I haven’t been counting but I found a calculator online that could tell me exactly how many seconds have passed between us since we last shared a bed. 19,531,407 seconds, but its not accurate because I don’t know what time you got up in the morning to leave me.
I woke up alone in the hotel room, conveniently prepped to be anonymous, already stripped of your presence. No sign of sorrow, no comforting note, just empty wine bottles, and Erica’s no bake cookies from the night before. I’ll never forget my 25th birthday. I’ll never forgive myself for sleeping.
This is your last poem. Longing for you has it’s limits, and I’ve run out of dreams. Romantic sentiment turned to dark obsession. You are not mine, Emmanuel, but I can keep the memory. Mornings you once said were sacred. Making love in the grass. Your allergic reactions. There is beauty in the process, but not so with love. Only the endpoints matter.
In the beginning, we were crazy in love. We have two endings. One, when you stopped loving me, though I daresay once you loved me more than, and the other, when I stopped being crazy. Hard to say when I mistook passion and pain for something that can only exist between two people.
All the days I cried over photos, music, and letters. Spending a week indoors in summer staring at the mug you gave me, hating that I still have it, but it is not us.

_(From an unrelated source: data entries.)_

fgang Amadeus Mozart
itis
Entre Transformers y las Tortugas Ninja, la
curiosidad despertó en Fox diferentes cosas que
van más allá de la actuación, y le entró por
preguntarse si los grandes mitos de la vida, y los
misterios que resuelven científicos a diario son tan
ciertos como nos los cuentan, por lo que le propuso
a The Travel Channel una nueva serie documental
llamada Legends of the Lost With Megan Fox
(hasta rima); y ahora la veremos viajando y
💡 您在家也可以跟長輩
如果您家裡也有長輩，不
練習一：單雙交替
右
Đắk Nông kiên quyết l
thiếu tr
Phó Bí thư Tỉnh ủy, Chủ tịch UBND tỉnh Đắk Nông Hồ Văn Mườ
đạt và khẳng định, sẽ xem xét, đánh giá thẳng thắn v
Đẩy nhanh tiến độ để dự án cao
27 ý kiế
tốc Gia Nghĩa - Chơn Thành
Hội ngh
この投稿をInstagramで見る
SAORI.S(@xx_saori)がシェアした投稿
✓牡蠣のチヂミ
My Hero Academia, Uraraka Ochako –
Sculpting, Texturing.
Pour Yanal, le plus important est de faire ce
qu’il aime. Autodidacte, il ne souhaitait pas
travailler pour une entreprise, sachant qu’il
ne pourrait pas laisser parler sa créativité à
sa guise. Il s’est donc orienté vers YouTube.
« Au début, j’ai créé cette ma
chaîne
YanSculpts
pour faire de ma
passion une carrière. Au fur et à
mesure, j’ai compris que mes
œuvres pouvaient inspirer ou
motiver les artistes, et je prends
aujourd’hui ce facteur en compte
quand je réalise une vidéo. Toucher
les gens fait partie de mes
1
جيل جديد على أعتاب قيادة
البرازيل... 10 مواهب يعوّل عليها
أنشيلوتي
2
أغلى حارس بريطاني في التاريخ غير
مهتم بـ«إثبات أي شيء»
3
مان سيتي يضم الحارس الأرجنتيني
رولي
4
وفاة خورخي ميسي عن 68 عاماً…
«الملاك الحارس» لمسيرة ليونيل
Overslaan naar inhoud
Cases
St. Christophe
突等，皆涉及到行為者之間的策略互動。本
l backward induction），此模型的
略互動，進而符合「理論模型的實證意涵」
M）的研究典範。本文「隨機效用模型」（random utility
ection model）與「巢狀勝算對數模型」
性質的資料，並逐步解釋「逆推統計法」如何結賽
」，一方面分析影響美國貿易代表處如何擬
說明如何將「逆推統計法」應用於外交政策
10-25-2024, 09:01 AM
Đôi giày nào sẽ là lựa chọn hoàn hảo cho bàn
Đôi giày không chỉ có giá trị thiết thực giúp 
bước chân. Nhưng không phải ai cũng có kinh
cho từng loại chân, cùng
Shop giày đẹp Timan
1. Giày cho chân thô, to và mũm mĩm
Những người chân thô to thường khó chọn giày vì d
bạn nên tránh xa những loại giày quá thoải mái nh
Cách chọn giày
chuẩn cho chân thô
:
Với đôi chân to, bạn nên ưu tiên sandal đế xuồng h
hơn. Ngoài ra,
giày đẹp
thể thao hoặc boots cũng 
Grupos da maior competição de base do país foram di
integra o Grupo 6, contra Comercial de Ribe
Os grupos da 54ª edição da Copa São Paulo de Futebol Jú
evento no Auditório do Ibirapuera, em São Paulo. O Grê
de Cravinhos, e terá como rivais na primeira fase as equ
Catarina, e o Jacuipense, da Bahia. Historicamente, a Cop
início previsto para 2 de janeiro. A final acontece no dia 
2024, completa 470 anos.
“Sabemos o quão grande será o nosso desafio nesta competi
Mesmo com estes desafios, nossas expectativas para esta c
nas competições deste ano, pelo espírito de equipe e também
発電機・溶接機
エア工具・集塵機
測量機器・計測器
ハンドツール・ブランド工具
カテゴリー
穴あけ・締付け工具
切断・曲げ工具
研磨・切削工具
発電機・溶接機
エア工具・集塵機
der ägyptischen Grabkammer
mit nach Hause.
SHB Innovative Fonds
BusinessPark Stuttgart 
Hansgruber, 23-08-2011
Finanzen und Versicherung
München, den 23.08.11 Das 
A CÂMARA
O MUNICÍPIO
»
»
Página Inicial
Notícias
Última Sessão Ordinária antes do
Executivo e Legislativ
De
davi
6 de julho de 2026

All the ways I blamed, tortured, and deceived myself. Convinced I was too ugly for you, starving and swollen, wishing for a baby’s face, but my broken skin is not us.
My broken heart is not us, either. Emmanuel, my love letter must have distressed you. I am not sorry. No love, no letter. Now, no, we will never call each other to see how things are. We will not remember together with secret hearts because we are strangers. I am not strong enough, and you don’t want to know me.
Strange how many strangers I know. The more people I meet the more estranged I become. Better not invite me to any party. At least 3 people will feel uncomfortable. Including you. Only wanting to be real, only ever slapped me in the face. Like a love that’s hard to find.
Our love will not be found, again. I am the last mistress in the back of your head. You are the first thought in mine. After a dog, a man, a woman, a piano, and a book. A whole life of things that are not you, and a song I’ll pretend is meant for someone new, too.
Emmanuel, If by some miracle you start to love me again, I’ll gain some peace of mind. Insanity is repeated behavior expecting different results. Emmanuel, if by another miracle I stop loving you, you will lose your pride. There is no end. Emmanuel, in love glory is powerlessness.